** Opening Dataset block **

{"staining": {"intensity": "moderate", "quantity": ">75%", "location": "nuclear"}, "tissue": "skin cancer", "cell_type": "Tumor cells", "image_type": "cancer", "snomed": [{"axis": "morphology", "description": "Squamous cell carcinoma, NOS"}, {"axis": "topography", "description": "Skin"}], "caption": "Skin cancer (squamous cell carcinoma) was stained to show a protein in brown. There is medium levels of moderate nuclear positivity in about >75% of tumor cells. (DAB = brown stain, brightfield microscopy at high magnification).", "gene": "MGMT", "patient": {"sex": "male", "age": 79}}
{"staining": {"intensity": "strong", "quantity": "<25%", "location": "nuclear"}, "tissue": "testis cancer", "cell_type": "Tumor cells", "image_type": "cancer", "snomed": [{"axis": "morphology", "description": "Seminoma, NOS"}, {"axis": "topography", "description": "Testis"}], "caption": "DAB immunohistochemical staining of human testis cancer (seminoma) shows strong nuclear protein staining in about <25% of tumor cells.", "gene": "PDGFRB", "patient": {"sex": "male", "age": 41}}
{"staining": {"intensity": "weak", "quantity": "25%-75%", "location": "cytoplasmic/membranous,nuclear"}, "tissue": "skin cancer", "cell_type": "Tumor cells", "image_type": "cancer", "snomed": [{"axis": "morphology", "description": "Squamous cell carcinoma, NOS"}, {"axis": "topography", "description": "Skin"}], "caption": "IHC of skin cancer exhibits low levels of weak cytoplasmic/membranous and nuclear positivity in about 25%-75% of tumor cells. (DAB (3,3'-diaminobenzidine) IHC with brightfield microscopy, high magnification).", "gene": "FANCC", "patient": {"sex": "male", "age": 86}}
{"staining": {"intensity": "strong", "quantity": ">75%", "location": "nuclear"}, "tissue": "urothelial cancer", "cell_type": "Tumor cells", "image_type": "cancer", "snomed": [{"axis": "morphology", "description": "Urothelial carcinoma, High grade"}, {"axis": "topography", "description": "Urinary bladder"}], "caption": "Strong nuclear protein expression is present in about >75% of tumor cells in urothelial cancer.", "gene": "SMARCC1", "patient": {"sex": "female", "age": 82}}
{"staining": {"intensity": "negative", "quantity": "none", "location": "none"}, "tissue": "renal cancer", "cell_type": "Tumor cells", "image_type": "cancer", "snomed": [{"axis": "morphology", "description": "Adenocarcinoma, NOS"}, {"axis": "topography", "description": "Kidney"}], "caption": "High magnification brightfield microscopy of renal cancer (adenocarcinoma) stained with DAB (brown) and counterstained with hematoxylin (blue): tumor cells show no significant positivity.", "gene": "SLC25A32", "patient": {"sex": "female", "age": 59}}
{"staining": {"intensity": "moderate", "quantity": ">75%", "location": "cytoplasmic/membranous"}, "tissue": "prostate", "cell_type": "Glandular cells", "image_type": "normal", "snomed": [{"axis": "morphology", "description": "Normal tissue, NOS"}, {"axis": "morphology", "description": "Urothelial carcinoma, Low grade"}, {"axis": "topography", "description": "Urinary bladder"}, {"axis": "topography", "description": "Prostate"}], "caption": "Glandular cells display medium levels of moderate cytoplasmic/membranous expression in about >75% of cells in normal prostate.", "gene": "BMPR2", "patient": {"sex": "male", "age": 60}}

** Closing Dataset block **

The problem: Count, in the listing above, every line that includes "strong". The number is the whole answer.

Task result: 2